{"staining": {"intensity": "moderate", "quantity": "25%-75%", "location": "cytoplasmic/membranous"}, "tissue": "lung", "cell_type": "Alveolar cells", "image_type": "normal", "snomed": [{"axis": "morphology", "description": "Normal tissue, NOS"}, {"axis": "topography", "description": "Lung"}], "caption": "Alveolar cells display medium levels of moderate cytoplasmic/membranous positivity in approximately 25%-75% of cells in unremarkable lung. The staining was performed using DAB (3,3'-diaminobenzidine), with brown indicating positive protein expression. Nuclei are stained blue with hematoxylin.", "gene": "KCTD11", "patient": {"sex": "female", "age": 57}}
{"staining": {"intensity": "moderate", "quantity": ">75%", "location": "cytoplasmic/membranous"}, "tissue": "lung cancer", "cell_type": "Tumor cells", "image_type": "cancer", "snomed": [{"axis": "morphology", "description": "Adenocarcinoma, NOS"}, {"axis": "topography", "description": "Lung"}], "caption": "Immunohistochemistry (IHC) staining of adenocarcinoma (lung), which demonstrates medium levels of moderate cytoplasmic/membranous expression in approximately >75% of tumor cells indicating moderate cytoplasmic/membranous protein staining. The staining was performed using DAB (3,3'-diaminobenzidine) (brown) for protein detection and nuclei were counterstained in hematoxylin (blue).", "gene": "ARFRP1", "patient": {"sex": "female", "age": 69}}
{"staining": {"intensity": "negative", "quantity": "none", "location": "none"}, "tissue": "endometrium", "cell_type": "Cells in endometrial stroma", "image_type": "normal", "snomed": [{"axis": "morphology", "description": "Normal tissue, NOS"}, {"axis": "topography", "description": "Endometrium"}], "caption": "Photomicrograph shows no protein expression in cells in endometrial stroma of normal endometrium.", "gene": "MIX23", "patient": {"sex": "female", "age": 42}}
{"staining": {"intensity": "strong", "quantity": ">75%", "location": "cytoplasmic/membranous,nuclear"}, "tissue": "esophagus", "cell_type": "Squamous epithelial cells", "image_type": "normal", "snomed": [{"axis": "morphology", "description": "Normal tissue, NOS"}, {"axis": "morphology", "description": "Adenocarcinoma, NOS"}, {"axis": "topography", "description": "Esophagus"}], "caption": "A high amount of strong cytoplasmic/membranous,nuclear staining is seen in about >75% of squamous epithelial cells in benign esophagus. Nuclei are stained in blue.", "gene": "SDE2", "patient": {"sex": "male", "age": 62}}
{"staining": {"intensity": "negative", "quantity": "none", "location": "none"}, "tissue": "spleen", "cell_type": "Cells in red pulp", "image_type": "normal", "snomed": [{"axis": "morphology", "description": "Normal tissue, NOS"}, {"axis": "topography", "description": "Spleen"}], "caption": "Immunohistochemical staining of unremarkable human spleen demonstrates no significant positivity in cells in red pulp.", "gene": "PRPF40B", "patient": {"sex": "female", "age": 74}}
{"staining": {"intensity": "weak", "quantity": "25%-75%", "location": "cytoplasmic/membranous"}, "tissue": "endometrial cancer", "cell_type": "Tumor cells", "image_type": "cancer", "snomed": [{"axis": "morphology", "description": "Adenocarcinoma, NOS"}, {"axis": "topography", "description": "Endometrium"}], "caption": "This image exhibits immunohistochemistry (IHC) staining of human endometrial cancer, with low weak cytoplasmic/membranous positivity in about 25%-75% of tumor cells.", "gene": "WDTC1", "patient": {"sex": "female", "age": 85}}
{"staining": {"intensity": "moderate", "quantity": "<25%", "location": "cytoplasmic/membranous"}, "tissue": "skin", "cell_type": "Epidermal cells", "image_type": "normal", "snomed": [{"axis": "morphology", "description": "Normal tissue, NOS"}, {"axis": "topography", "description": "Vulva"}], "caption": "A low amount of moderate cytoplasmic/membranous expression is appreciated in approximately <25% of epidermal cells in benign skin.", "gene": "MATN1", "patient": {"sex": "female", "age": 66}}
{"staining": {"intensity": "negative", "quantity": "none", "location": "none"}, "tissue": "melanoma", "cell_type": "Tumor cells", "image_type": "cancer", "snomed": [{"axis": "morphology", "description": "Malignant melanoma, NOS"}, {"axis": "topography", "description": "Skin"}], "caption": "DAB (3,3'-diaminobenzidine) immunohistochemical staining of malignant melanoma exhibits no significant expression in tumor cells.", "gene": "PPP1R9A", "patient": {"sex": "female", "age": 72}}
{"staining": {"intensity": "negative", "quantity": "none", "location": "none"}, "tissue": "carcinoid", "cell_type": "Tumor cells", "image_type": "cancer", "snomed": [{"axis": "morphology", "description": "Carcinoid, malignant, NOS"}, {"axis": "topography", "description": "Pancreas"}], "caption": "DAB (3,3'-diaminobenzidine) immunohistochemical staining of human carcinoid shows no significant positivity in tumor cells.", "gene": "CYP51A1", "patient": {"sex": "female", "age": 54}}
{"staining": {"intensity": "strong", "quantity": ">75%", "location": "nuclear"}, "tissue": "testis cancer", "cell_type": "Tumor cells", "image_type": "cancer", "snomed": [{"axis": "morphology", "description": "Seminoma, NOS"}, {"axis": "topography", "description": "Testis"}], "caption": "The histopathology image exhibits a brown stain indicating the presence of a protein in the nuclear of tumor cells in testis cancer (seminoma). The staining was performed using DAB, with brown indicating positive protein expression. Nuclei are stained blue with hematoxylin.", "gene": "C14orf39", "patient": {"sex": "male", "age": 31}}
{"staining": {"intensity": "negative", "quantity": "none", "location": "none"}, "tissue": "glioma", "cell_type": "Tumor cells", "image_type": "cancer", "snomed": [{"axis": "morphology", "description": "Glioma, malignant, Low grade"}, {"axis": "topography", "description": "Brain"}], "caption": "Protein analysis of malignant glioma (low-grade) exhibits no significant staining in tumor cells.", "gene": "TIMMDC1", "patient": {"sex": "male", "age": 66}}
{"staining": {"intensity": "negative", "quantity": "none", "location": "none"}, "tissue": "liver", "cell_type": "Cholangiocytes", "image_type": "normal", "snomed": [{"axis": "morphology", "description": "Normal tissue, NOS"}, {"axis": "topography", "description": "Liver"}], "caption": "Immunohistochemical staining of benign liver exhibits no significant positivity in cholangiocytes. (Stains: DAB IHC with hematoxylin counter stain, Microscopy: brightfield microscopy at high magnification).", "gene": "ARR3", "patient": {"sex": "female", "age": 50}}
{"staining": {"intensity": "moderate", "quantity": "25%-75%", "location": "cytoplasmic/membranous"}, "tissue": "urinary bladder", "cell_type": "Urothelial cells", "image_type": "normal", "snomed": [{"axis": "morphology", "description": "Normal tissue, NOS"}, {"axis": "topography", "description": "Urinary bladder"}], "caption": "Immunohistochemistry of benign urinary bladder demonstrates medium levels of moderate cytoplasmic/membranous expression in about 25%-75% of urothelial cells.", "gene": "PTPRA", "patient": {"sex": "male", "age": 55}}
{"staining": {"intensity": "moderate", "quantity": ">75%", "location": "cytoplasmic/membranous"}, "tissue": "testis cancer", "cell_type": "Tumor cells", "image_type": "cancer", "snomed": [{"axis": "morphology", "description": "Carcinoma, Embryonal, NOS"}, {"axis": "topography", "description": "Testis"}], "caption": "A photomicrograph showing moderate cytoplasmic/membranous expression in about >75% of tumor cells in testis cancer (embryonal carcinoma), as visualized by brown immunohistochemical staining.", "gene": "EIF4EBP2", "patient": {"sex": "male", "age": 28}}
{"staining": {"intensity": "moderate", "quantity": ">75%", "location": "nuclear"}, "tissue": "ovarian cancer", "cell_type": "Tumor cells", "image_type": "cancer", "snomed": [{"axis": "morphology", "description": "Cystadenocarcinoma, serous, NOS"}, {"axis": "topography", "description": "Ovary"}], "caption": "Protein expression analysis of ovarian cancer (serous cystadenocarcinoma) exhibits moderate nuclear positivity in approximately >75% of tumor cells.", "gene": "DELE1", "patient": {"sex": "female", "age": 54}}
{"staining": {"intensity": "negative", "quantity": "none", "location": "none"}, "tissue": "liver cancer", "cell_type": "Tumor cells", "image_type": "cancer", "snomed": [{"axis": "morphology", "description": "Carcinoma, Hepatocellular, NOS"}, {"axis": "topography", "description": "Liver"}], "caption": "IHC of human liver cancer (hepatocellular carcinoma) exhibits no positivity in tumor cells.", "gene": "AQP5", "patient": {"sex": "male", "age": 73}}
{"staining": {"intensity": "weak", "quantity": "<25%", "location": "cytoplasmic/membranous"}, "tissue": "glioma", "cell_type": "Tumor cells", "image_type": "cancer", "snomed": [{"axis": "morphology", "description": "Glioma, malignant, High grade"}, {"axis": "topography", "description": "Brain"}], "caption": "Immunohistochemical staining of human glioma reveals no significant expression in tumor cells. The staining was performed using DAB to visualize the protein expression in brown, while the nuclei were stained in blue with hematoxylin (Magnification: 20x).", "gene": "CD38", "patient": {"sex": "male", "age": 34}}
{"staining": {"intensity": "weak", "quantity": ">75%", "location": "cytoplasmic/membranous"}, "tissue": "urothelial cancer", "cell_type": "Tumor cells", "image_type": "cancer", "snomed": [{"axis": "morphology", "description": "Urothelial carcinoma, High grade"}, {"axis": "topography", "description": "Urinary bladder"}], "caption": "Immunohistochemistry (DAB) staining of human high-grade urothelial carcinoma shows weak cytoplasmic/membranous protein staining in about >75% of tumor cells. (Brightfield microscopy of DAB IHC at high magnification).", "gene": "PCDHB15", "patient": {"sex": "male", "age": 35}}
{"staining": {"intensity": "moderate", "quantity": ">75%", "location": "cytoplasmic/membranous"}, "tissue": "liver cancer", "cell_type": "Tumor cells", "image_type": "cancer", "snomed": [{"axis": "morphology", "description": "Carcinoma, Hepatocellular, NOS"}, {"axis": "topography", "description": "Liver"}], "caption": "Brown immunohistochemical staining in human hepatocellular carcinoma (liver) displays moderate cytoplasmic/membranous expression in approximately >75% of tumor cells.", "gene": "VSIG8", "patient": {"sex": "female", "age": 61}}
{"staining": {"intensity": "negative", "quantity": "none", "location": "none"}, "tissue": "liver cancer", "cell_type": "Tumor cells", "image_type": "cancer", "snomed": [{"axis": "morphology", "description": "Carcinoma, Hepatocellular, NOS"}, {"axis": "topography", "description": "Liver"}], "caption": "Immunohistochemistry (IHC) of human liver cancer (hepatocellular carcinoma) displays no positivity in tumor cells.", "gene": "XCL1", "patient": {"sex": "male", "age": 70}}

» Your goal
Look through the entries above and quote exactly the lines from the line with "staining of adenocarcinoma" to the line with "shows no protein", counting both of those lines.

» Answer to the problem
{"staining": {"intensity": "moderate", "quantity": ">75%", "location": "cytoplasmic/membranous"}, "tissue": "lung cancer", "cell_type": "Tumor cells", "image_type": "cancer", "snomed": [{"axis": "morphology", "description": "Adenocarcinoma, NOS"}, {"axis": "topography", "description": "Lung"}], "caption": "Immunohistochemistry (IHC) staining of adenocarcinoma (lung), which demonstrates medium levels of moderate cytoplasmic/membranous expression in approximately >75% of tumor cells indicating moderate cytoplasmic/membranous protein staining. The staining was performed using DAB (3,3'-diaminobenzidine) (brown) for protein detection and nuclei were counterstained in hematoxylin (blue).", "gene": "ARFRP1", "patient": {"sex": "female", "age": 69}}
{"staining": {"intensity": "negative", "quantity": "none", "location": "none"}, "tissue": "endometrium", "cell_type": "Cells in endometrial stroma", "image_type": "normal", "snomed": [{"axis": "morphology", "description": "Normal tissue, NOS"}, {"axis": "topography", "description": "Endometrium"}], "caption": "Photomicrograph shows no protein expression in cells in endometrial stroma of normal endometrium.", "gene": "MIX23", "patient": {"sex": "female", "age": 42}}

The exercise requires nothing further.